◆ DATA TO USE:
=== Begin Enclosure ===
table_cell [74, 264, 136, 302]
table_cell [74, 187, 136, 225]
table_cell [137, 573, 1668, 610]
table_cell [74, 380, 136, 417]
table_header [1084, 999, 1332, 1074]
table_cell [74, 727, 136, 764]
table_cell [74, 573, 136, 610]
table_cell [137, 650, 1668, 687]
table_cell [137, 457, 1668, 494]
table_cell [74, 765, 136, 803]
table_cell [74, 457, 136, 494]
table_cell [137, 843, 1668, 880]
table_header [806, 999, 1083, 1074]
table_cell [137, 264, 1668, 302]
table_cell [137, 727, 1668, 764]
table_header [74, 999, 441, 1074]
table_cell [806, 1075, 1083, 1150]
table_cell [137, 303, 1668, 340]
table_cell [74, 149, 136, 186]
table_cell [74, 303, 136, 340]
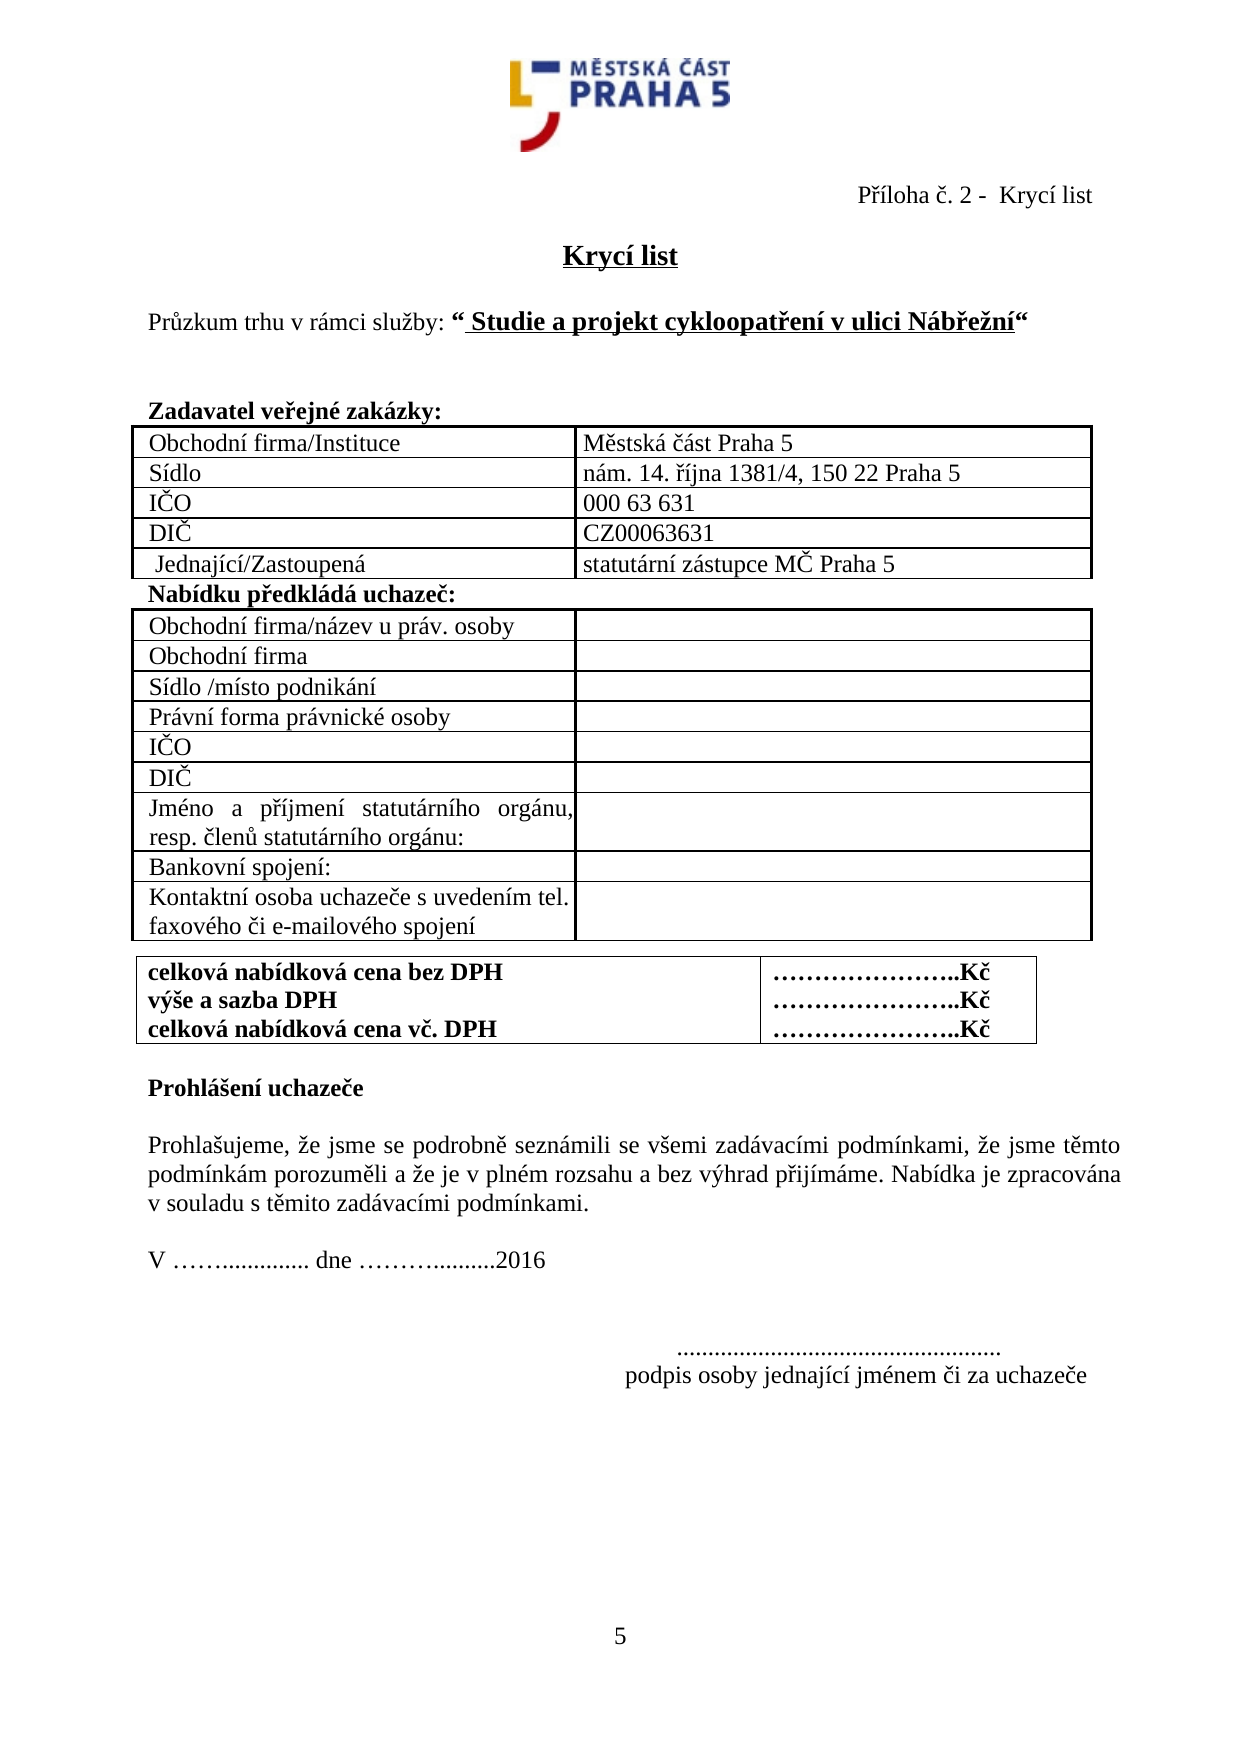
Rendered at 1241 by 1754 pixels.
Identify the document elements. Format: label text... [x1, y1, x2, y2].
=== End Enclosure ===
◆ GOAL OF THE EXERCISE:
The listing is to be repeated word for word, with all pictures omitted.

◆ SOLUTION TO THIS EXERCISE:
table_cell [74, 264, 136, 302]
table_cell [74, 187, 136, 225]
table_cell [137, 573, 1668, 610]
table_cell [74, 380, 136, 417]
table_header [1084, 999, 1332, 1074]
table_cell [74, 727, 136, 764]
table_cell [74, 573, 136, 610]
table_cell [137, 650, 1668, 687]
table_cell [137, 457, 1668, 494]
table_cell [74, 765, 136, 803]
table_cell [74, 457, 136, 494]
table_cell [137, 843, 1668, 880]
table_header [806, 999, 1083, 1074]
table_cell [137, 264, 1668, 302]
table_cell [137, 727, 1668, 764]
table_header [74, 999, 441, 1074]
table_cell [806, 1075, 1083, 1150]
table_cell [137, 303, 1668, 340]
table_cell [74, 149, 136, 186]
table_cell [74, 303, 136, 340]
Rendered at 1241 by 1754 pixels.
Identify the document elements. Format: label text... [x1, y1, x2, y2].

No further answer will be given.